### Text provided:
---
EARL HENNING, PLAINTIFF,
v.
SUAREZ CORPORATION INDUSTRIES, INC. (IMPROPERLY PLED AS BIOTEC RESEARCH) DEFENDANT.



The opinion of the court was delivered by: Slomsky, J.

OPINION AND ORDER

I. INTRODUCTION

Before the Court is Defendant's Motion to Dismiss the Complaint Due to Improper Venue or, in the Alternative, to Transfer Venue to the United States District Court for the Middle District of Pennsylvania. (Doc. No. 4). On August 21, 2009, Plaintiff commenced this action in the Philadelphia Court of Common Pleas, alleging product liability claims against Defendant for injuries sustained while using a portable heater purchased from Defendant. (Not. Of Removal, Doc. No. 1, Pl.Compl., Ex. A, at 3-4 (hereinafter "Doc. No. 1-A")). In the Complaint, Plaintiff alleges that his injuries were caused by Defendant's negligence and carelessness, and that Defendant's actions constitute a breach of warranty and a violation of the Restatement of Torts (Second) § 402A & B. (Id., at 4)

On September 19, 2009, Defendant removed this action to this Court on the basis of diversity of citizenship jurisdiction. (Doc. No. 1). On October 14, 2009, Defendant filed the instant Motion to Dismiss or Transfer, and a Brief in Support of the Motion (hereinafter "Doc. No. 4"). On October 27, 2009, Plaintiff filed a Brief Contra Defendant's Motion to Dismiss or in the Alternative to Transfer Venue (hereinafter "Doc. No. 6"). On November 3, 2009, Defendant filed a Reply Brief in Further Support of Motion (hereinafter "Doc. No. 7") with exhibits (Doc. No. 8 and 9).

On November 6, 2009, this Court entered an order permitting jurisdictional discovery. (Doc. No. 11). After four months of discovery, on March 1, 2010, Plaintiff filed a Supplemental Brief Contra Defendant Suarez Corporation's Motion to Dismiss/Transfer Venue (Doc. No. 19). On March 15, 2010, Defendant filed a Supplemental Brief in Further Support of Motion (Doc. No. 20) with exhibits (Doc. No. 21 & 22).

In the instant Motion, Defendant asserts that the Complaint should be dismissed pursuant to Fed. R. Civ. P. 12(b)(3) due to improper venue or, in the alternative, the case should be transferred pursuant to 28 U.S.C. § 1406(a) to the Middle District of Pennsylvania where venue would be proper. For the following reasons, the Court is persuaded that venue is not proper in the Eastern District of Pennsylvania (hereinafter "EDPA") and will transfer the action pursuant to 28 U.S.C. § 1406(a) to the Middle District of Pennsylvania.
---
### Records supplied:
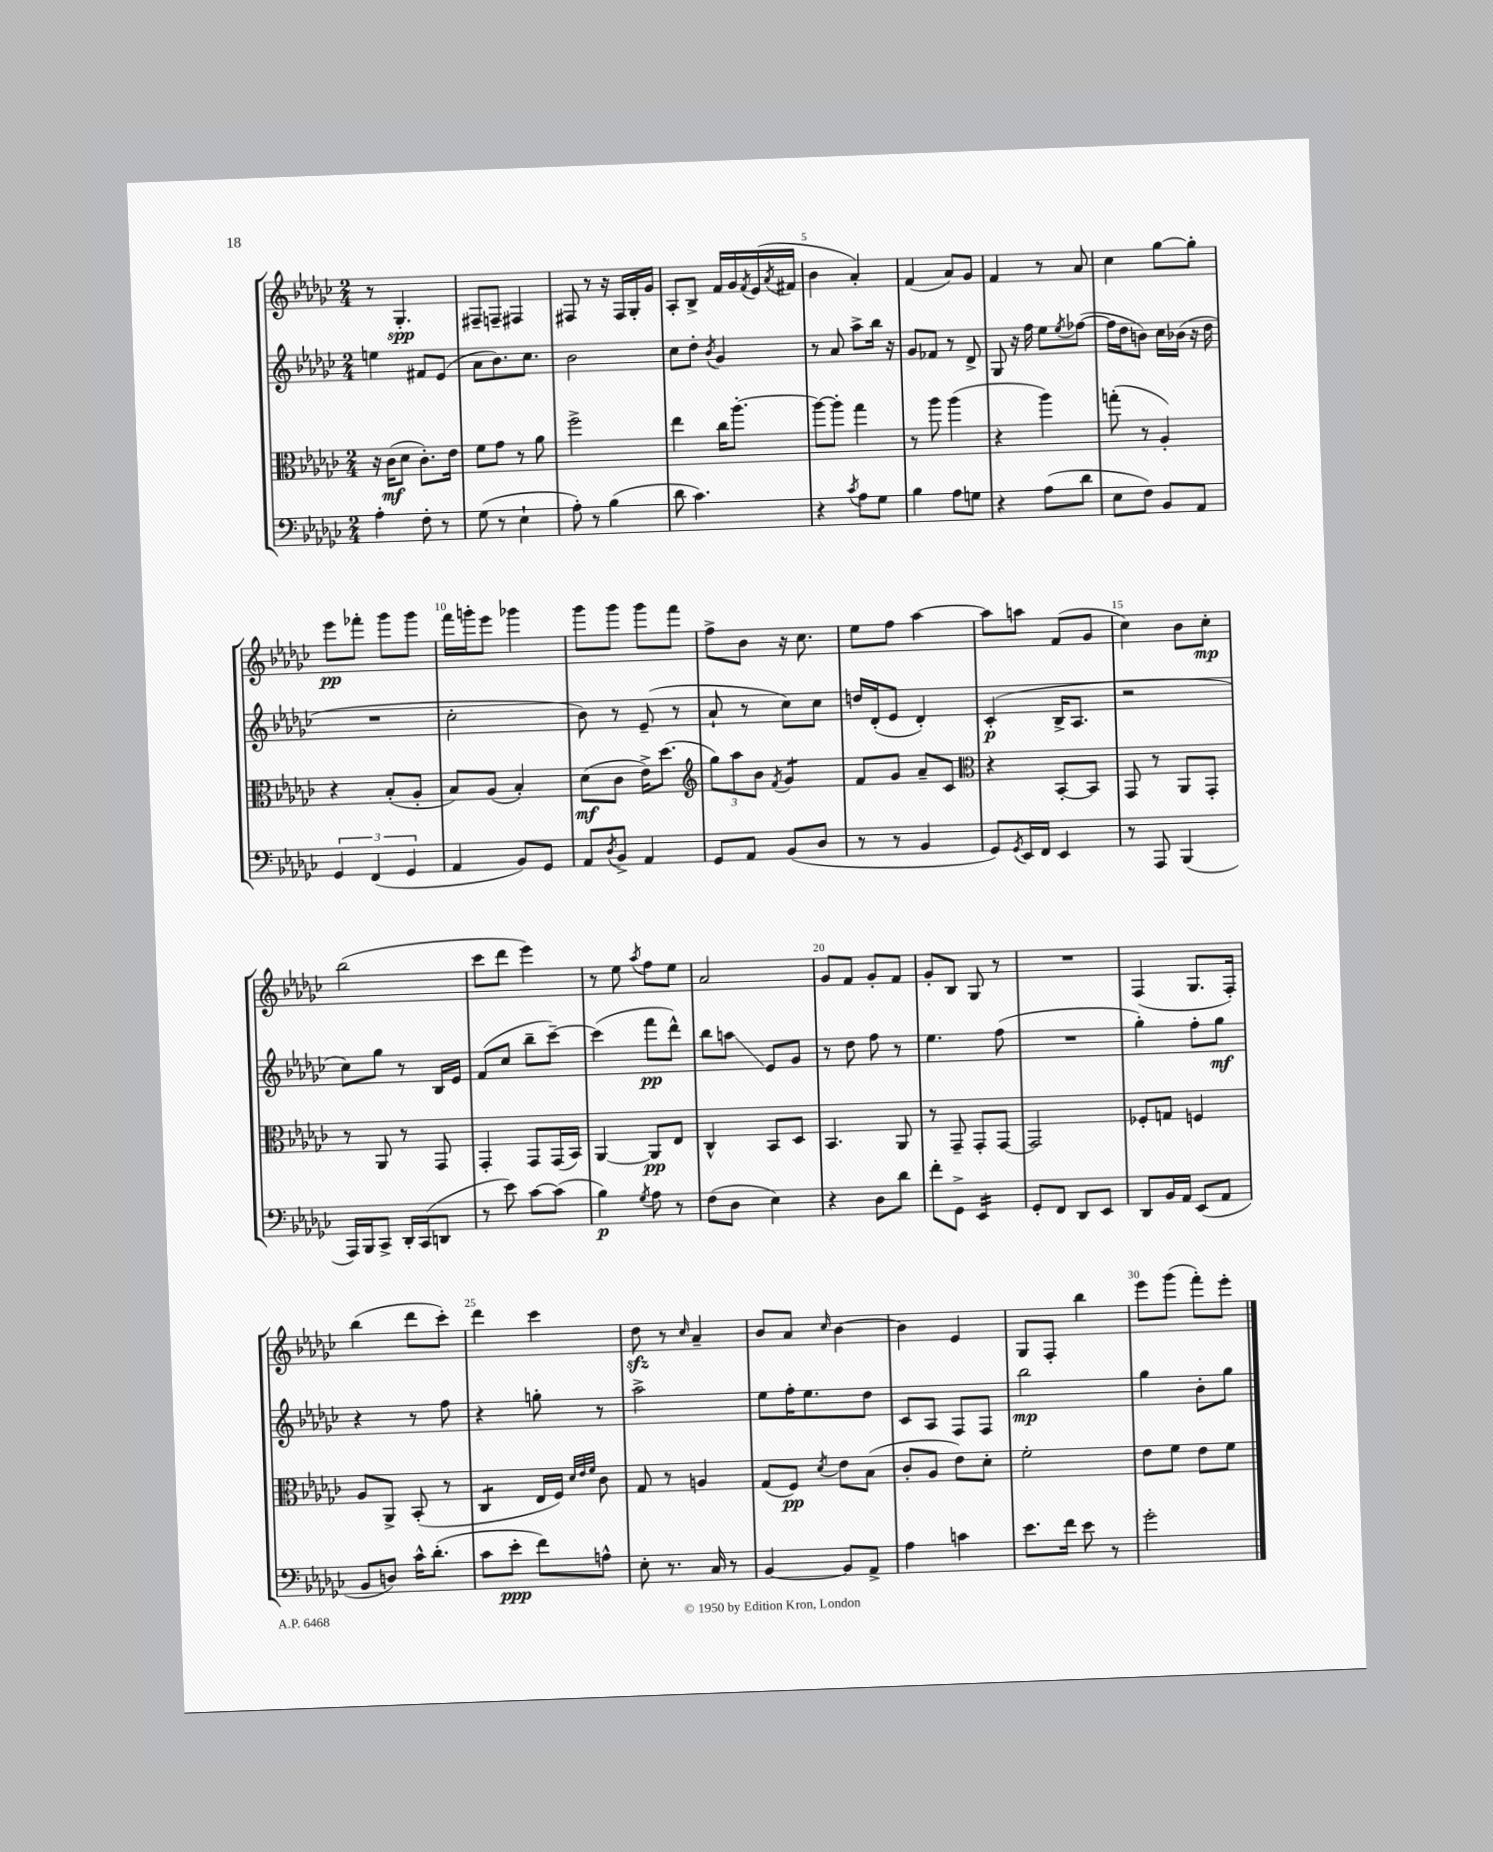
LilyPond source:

<<
\new StaffGroup <<
\new Staff = "s0" {
    \clef treble \key ges \major \numericTimeSignature \time 2/4
    r8 ges4.-.\spp |
    fis8-- f8-- fis4 |
    fis8 r8 r16 fis16 ges16-. ges'16 |
    aes8-. bes8-> f'16 ges'16 \acciaccatura { f'8 } ees'16( \acciaccatura { aes'8 } fis'16 |
    bes'4 aes'4-.) |
    f'4( aes'8) ges'8 |
    f'4 r8 aes'8 |
    ces''4 ges''8~ ges''8-. |
    ees'''8\pp fes'''8-. ges'''8 ges'''8 |
    f'''16 g'''16-. ees'''8 ges'''4 |
    ges'''8 ges'''8 ges'''8 f'''8 |
    f''8-> bes'8 r16 ces''8. |
    ees''8 f''8 aes''4~ |
    aes''8 a''8 f'8( ges'8 |
    ces''4) bes'8 ces''8-.\mp |
    bes''2( |
    ces'''8 des'''8 ees'''4) |
    r8 ees''8 \acciaccatura { aes''8 } f''8 ees''8 |
    aes'2 |
    ges'8 f'8 ges'8-. f'8 |
    ges'8-. bes8 ges8 r8 |
    R2 |
    f4( ges8. f16-.) |
    bes''4( des'''8 ces'''8-.) |
    des'''4 ces'''4 |
    des''8\sfz r8 \grace { ces''16 } aes'4-- |
    bes'8 aes'8 \grace { ces''16 } bes'4~ |
    bes'4 ees'4 |
    ges8 f8-. bes''4 |
    ees'''8 ges'''8( f'''8-.) ees'''8-. \bar "|." |
}
\new Staff = "s1" {
    \clef treble \key ges \major \numericTimeSignature \time 2/4
    e''4 fis'8 ees'8( |
    aes'8 bes'8.) ces''8. |
    bes'2 |
    ces''8 des''8-. \acciaccatura { bes'8 } ges'4 |
    r8 aes'8 aes''8-> bes''16 r16 |
    ges'8 fes'8 r8 des'8-> |
    ges8 r16 f''16 ees''8 \acciaccatura { ees''8 } fes''8~( |
    fes''16 des''16 b'8) ces''16 bes'16( r16 des''16 |
    R2 |
    ces''2-. |
    bes'8) r8 ees'8--( r8 |
    aes'8-! r8 ces''8) ces''8 |
    d''16 des'16-.( ees'8 des'4-.) |
    ces'4-.\p( bes16-> aes8. |
    r2 |
    ces''8) ges''8 r8 bes16 ees'16 |
    f'8( ces''8 bes''8-- ces'''8~--) |
    ces'''4( f'''8\pp des'''8-^) |
    bes''8 a''8\glissando ees'8 ges'8 |
    r8 des''8 f''8 r8 |
    ees''4. f''8( |
    R2 |
    ges''4-.) f''8-. ges''8\mf |
    r4 r8 f''8 |
    r4 g''8-. r8 |
    aes''2-> |
    ees''8 f''16-. ees''8. des''8 |
    ces'8 aes8 f8 f8 |
    bes''2\mp |
    ges''4 bes'8-. ges''8 \bar "|." |
}
\new Staff = "s2" {
    \clef alto \key ges \major \numericTimeSignature \time 2/4
    r16 ces'16\mf( des'8 ces'8.-.) ees'16 |
    f'8 ges'8 r8 aes'8 |
    f''2-> |
    ees''4 ces''16 aes''8.~-. |
    aes''8~ aes''8-. ges''4 |
    r8 aes''8 aes''4( |
    r4 aes''4) |
    g''8-.( r8 aes4-.) |
    r4 bes8-.( aes8-. |
    bes8) aes8( bes4-.) |
    des'8\mf( ces'8 ees'16->) des''8.( |
    \clef treble \tuplet 3/2 { ges''8) aes''8 bes'8 } \acciaccatura { f'8 } ges'4:8 |
    f'8 ges'8 aes'8-- ces'8 |
    \clef alto r4 bes,8~-. bes,8 |
    ges,8 r8 aes,8 ges,8-. |
    r8 aes,8 r8 ges,8 |
    ges,4-. ges,8 ges,16( bes,16) |
    aes,4~ aes,8\pp ees8 |
    ces4-^ bes,8 des8 |
    bes,4. aes,8 |
    r8 ges,8-- ges,8-. ges,8~ |
    ges,2 |
    fes8-. g8 f4 |
    aes8 aes,8-> bes,8-.( r8 |
    ces4:8 ees16 f16) \grace { des'32 ees'32 f'32 } ces'8 |
    ges8 r8 a4 |
    ges8( f8\pp) \acciaccatura { des'8 } ees'8 bes8( |
    ces'8-. aes8 ees'8) des'8-. |
    f'2-. |
    ees'8 f'8 ees'8 f'8 \bar "|." |
}
\new Staff = "s3" {
    \clef bass \key ges \major \numericTimeSignature \time 2/4
    aes4-. f8-. r8 |
    ges8( r8 ees4-! |
    aes8-.) r8 bes4( |
    des'8 ces'4.) |
    r4 \acciaccatura { ces'8 } aes8 ges8 |
    bes4 aes8 g8 |
    r4 aes8( des'8 |
    ees8 f8) bes,8 aes,8 |
    \tuplet 3/2 { ges,4 f,4( ges,4 } |
    aes,4 bes,8) ges,8 |
    aes,8 \acciaccatura { des8 } bes,8-> aes,4 |
    ges,8 aes,8 bes,8( des8 |
    r8 r8 bes,4 |
    ges,8) \acciaccatura { ges,8 } ees,16 f,16 ees,4 |
    r8 aes,,8 bes,,4( |
    aes,,16) bes,,16 ces,8-> des,16-. ces,16( d,8 |
    r8 ees'8) ces'8~ ces'8( |
    bes4\p) \acciaccatura { ges8 } aes8 r8 |
    f8( des8 ees4) |
    r4 des8 des'8 |
    f'8-. ges,8-> ees,4:16 |
    ges,8-. f,8 des,8 ees,8 |
    des,8 bes,16 aes,16 ees,8( aes,8 |
    bes,8 d8) ces'16-^ des'8.-.( |
    ces'8 ees'8-.\ppp f'8) a8-^ |
    ees8-. r8. ces16 r8 |
    bes,4~ bes,8 aes,8-> |
    aes4 c'4 |
    ees'8. f'16 ees'8 r8 |
    ges'2-. \bar "|." |
}
>>
>>
\layout { \context { \Score \override BarNumber.break-visibility = ##(#f #t #t) barNumberVisibility = #(every-nth-bar-number-visible 5) } }
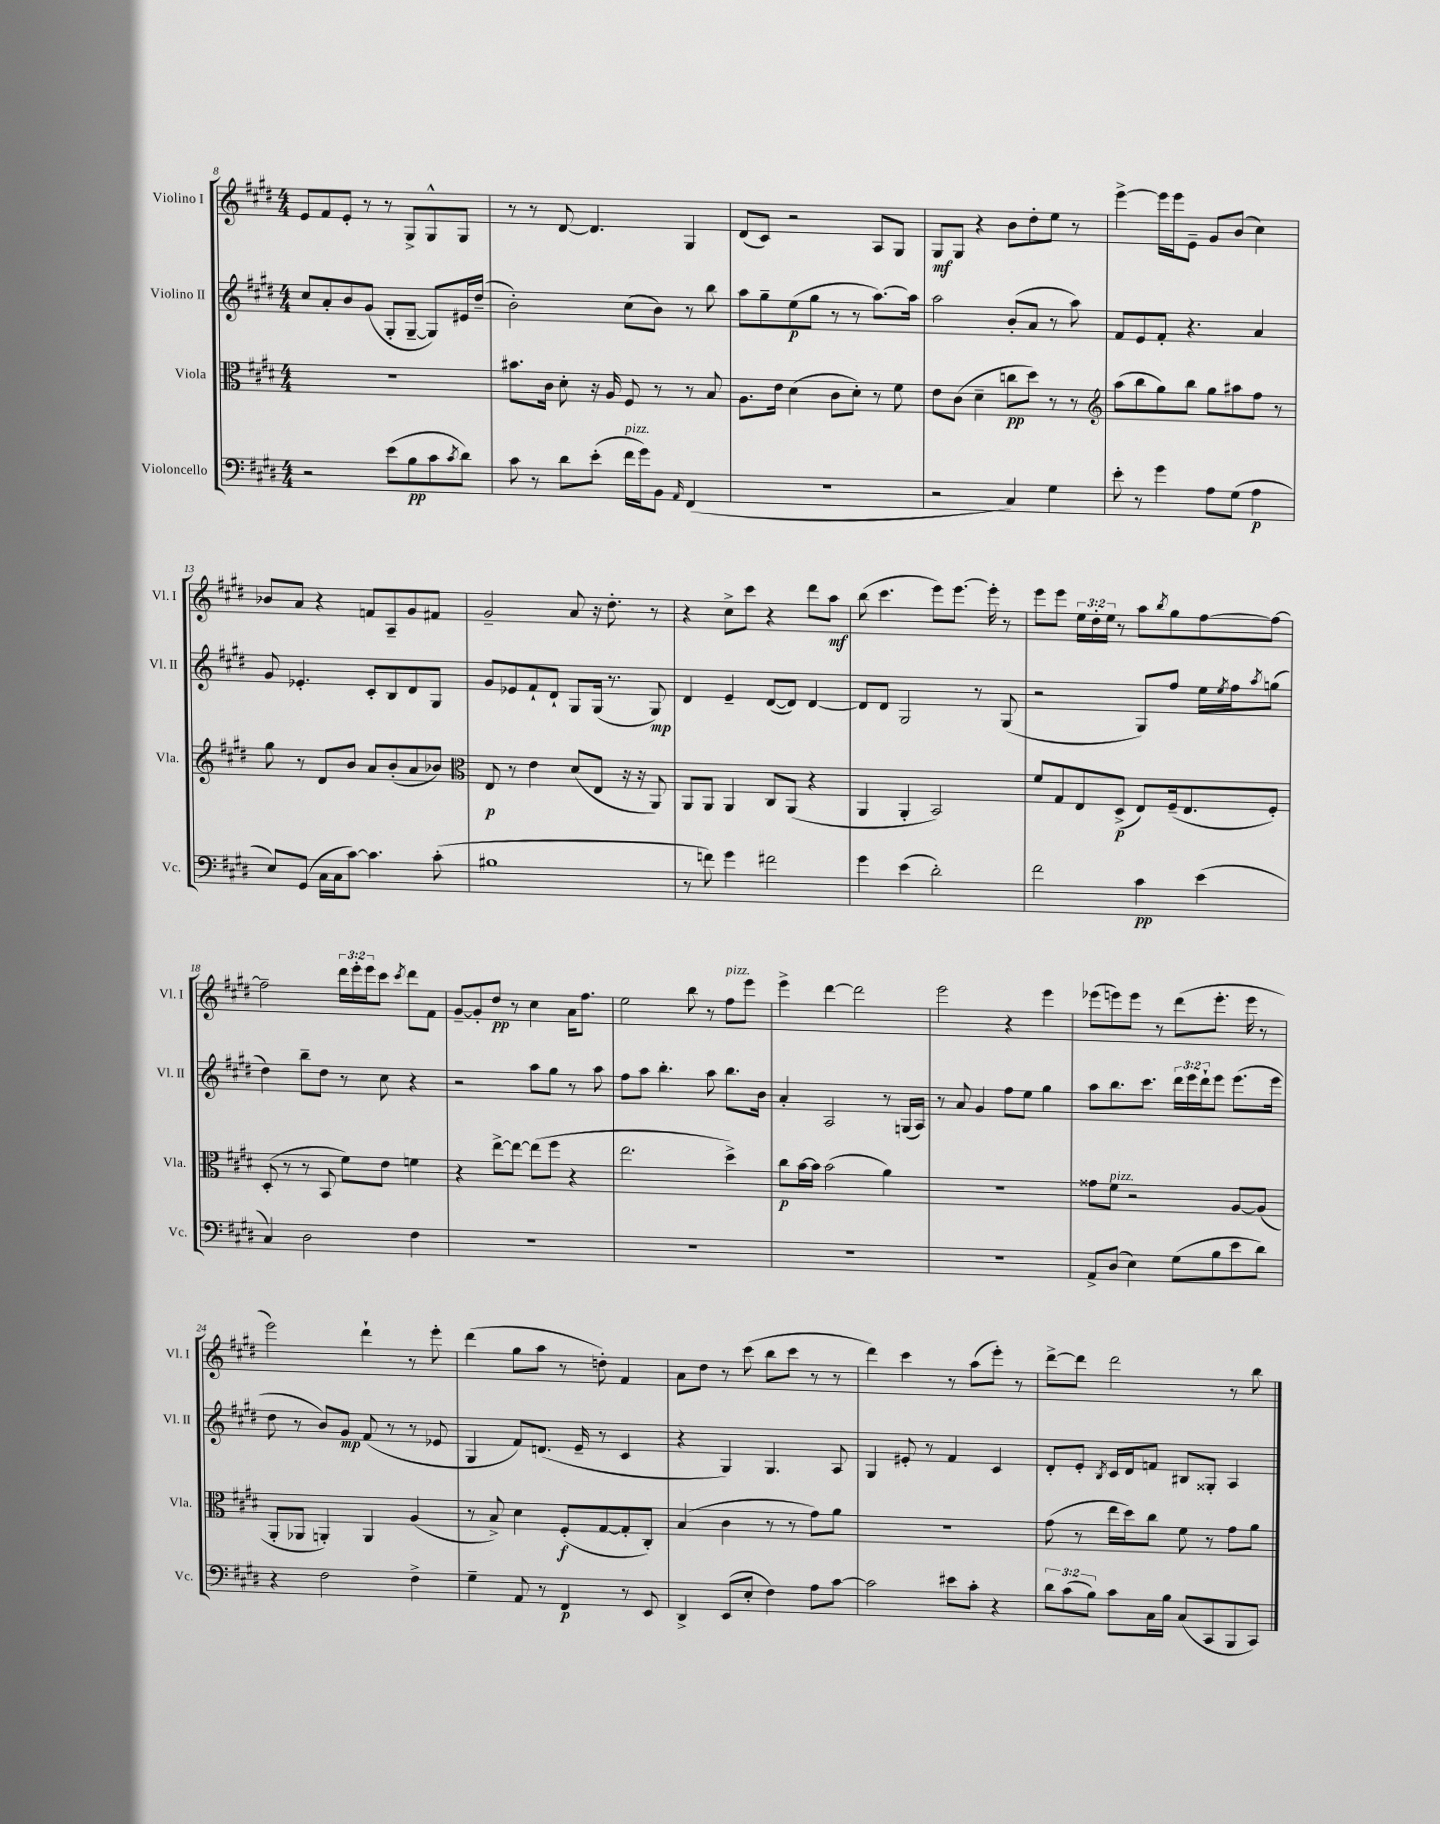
---
### Written tasks:
[a] Answer these questions from the court opinion, one answer per line:
(i) On what date did the plaintiff start the action in the Philadelphia Court of Common Pleas?
(ii) What product was the plaintiff using when he was injured?
(iii) On what date did the Court enter an order permitting jurisdictional discovery?
[b] Reproduce the stretch of the court opinion from "I. INTRODUCTION" through "(Id., at 4)", word for word.
The items aren't needed here.

### Responses per task:
[a]
(i) August 21, 2009
(ii) A portable heater purchased from the defendant
(iii) November 6, 2009

[b]
I. INTRODUCTION

Before the Court is Defendant's Motion to Dismiss the Complaint Due to Improper Venue or, in the Alternative, to Transfer Venue to the United States District Court for the Middle District of Pennsylvania. (Doc. No. 4). On August 21, 2009, Plaintiff commenced this action in the Philadelphia Court of Common Pleas, alleging product liability claims against Defendant for injuries sustained while using a portable heater purchased from Defendant. (Not. Of Removal, Doc. No. 1, Pl.Compl., Ex. A, at 3-4 (hereinafter "Doc. No. 1-A")). In the Complaint, Plaintiff alleges that his injuries were caused by Defendant's negligence and carelessness, and that Defendant's actions constitute a breach of warranty and a violation of the Restatement of Torts (Second) § 402A & B. (Id., at 4)